The one tiny missing detail – seeing Yochai’s father in the mikva – was the difference between my harboring a dozen questions in my heart about Yochai’s apparently strange behavior and between realizing what a righteous individual he is.

 

If one missing detail throws us completely off track, then how can we possibly judge what Hashem does in the world when we’re missing millions of details?

 

Our holy Second Temple was destroyed because of intramural hate. Most of intramural hate stems from failing to judge others fairly and to give them the same benefit of the doubt that we would want for ourselves.
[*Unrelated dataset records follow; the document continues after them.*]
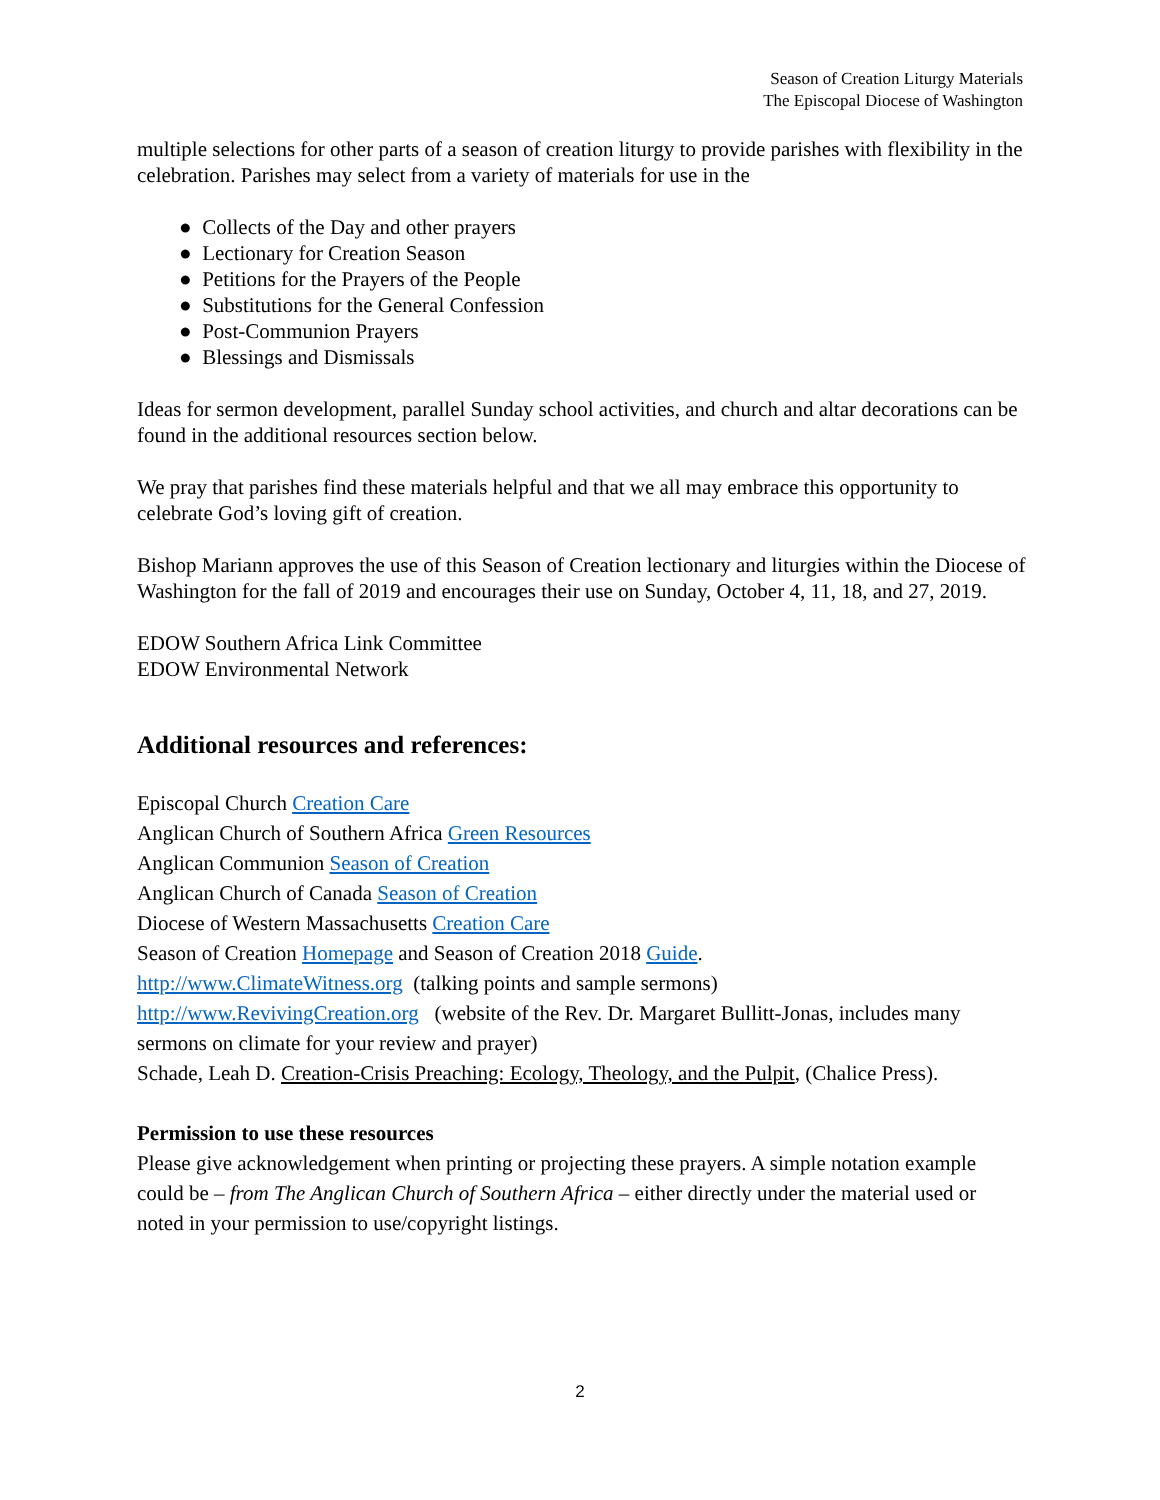Season of Creation Liturgy Materials
The Episcopal Diocese of Washington
multiple selections for other parts of a season of creation liturgy to provide parishes with flexibility in the celebration. Parishes may select from a variety of materials for use in the
● Collects of the Day and other prayers
● Lectionary for Creation Season
● Petitions for the Prayers of the People
● Substitutions for the General Confession
● Post-Communion Prayers
● Blessings and Dismissals
Ideas for sermon development, parallel Sunday school activities, and church and altar decorations can be found in the additional resources section below.
We pray that parishes find these materials helpful and that we all may embrace this opportunity to celebrate God’s loving gift of creation.
Bishop Mariann approves the use of this Season of Creation lectionary and liturgies within the Diocese of Washington for the fall of 2019 and encourages their use on Sunday, October 4, 11, 18, and 27, 2019.
EDOW Southern Africa Link Committee
EDOW Environmental Network
Additional resources and references:
Episcopal Church Creation Care
Anglican Church of Southern Africa Green Resources
Anglican Communion Season of Creation
Anglican Church of Canada Season of Creation
Diocese of Western Massachusetts Creation Care
Season of Creation Homepage and Season of Creation 2018 Guide.
http://www.ClimateWitness.org (talking points and sample sermons)
http://www.RevivingCreation.org (website of the Rev. Dr. Margaret Bullitt-Jonas, includes many sermons on climate for your review and prayer)
Schade, Leah D. Creation-Crisis Preaching: Ecology, Theology, and the Pulpit, (Chalice Press).
Permission to use these resources
Please give acknowledgement when printing or projecting these prayers. A simple notation example could be – from The Anglican Church of Southern Africa – either directly under the material used or noted in your permission to use/copyright listings.
2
If we’ll be crying once more this Tisha B’Av, it means that we too haven’t yet corrected this sin, for if we did, our Holy Temple would be rebuilt already.

 

We can imagine that this will be one of a person’s most embarrassing moments when he or she arrives in the Heavenly Court. The Tribunal will chastise us and tell us how easy it could have been to bring Moshiach and to rebuild the Holy Temple – if only we would have judged one another more fairly…

 

A weak muscle requires more exercise and the same goes for a weak character trait. I decided from that Friday afternoon in the mikva that my imagination is still too weak, that even if I can’t think of a way to judge the other guy fairly, then I should invent a way. Even better, I should avoid judging altogether. Like everything else, “Thank You” Hashem for showing me what I need to do after Shavuot if I’d prefer dancing this coming Tisha B’Av instead of sitting on the floor and crying lamentations. Have a healthy summer and a safe and enjoyable vacation season!